Canada kicks off 150th birthday year


OTTAWA – A Canada Day tradition was repurposed Saturday night to herald the start of Canada’s 150th year.

A massive fireworks display over Parliament Hill — usually reserved for July 1 — took place Saturday evening to mark the beginning of 2017 and a year-long birthday bash across the country. A kaleidoscope of colours cascaded behind the Parliament Buildings under a dark, overcast sky. Hours later a second, even more spectacular display of pyrotechnics, was staged at midnight to ring in the new year.

Revellers took in the festivities under snowy skies. Gov. Gen David Johnston, wearing a parka and toque, was on hand to help kick off a year of Canada 150 events and joined Heritage Minister Melanie Joly in relighting the centennial flame. Candles were distributed to onlookers.

A stage with a giant red and white “Canada 150” banner dominated Parliament Hill. Young people were on hand to carry flags of the provinces and territories. And the huge crowd of spectators was kept entertained by Canadian artists that included Radio Radio, Brett Kissel and Carly Rae Jepsen.

Heritage Department spokesperson Katherine Cyr had said the celebration in the capital was set to cost about $2.5 million.

New Year’s Eve events with a 150th birthday flavour were held in 19 cities across the country, including St. John’s, N.L., which was the first to hit the midnight milestone.

Joly is in charge of more than $210 million being set aside for 150th anniversary projects and events planned for 2017.

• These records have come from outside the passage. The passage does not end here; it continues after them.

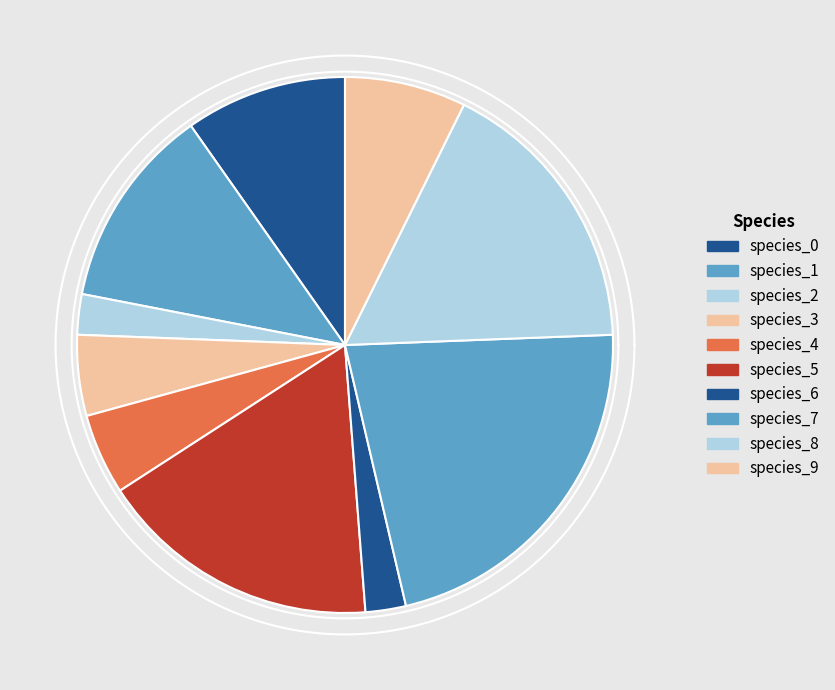

What is the smallest slice in the pie chart?

species_2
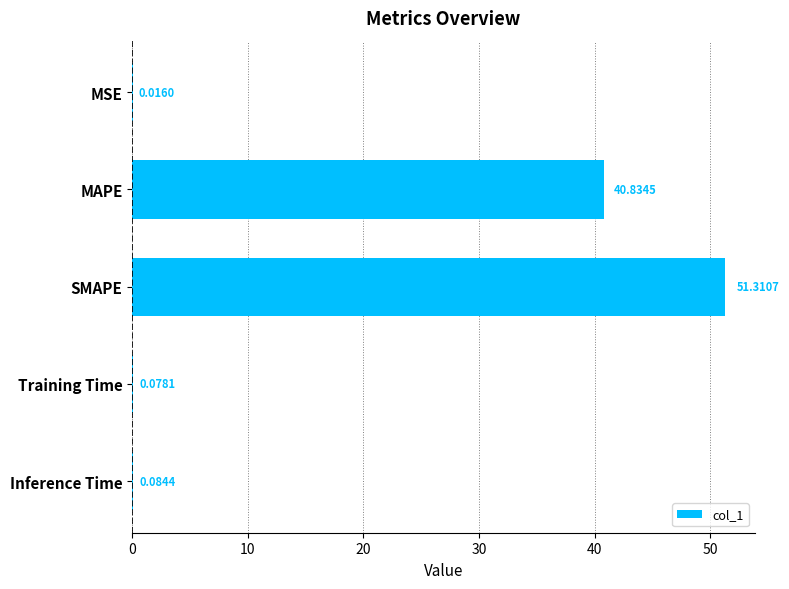

Which label corresponds to the largest value in the chart?

SMAPE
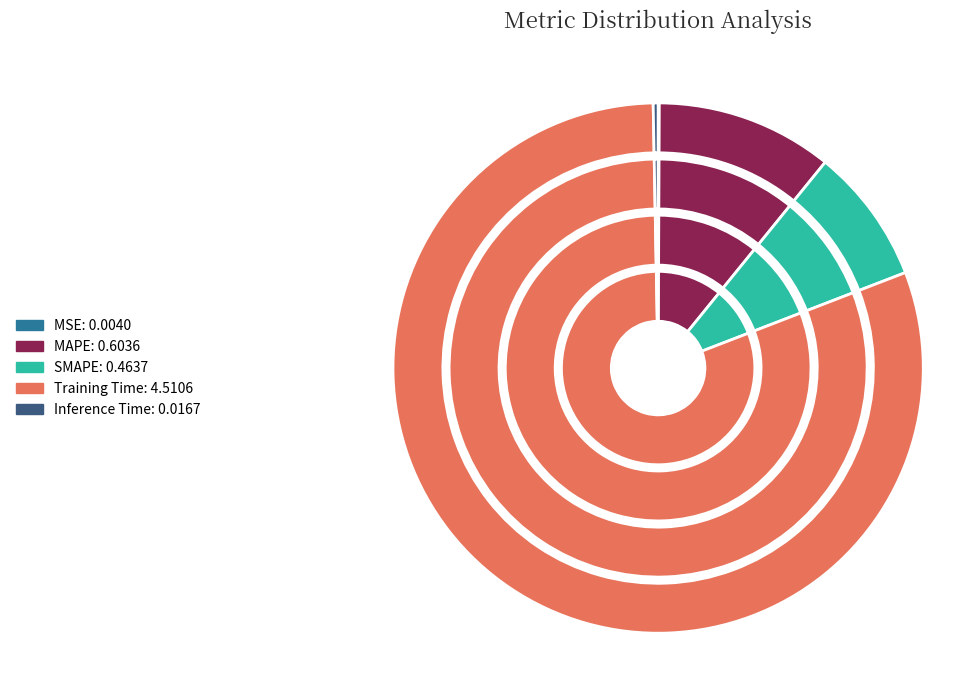

To the nearest percent, what is the average slice percentage?

20%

More than three dozen national programs have received federal funding, ranging from history exhibits to a dance day being put on by Canada’s national ballet school.

A red leather couch is set to travel the country, beginning with a tour of the North in March and a journey from Newfoundland to B.C. in June and July, after organizers received $155,000 in federal dollars.

Ela Kinowska, the manager of the tour, said it will involve compiling stories shared on the piece of furniture from Canadians about what the country means to them.

“It is a very expensive operation to be in every province so what we get for that is the unifying factor,” she said. “It is a nation-building sofa.”

The federal government has also established a national infrastructure program to support renovation, expansion and improvement in community and cultural infrastructure.

The initial $150-million program was created by the previous Conservative government, which was accused of doling out much of the money to ridings represented by Conservative MPs ahead of the 2015 election.

The current Liberal government has added a further $150 million for more projects.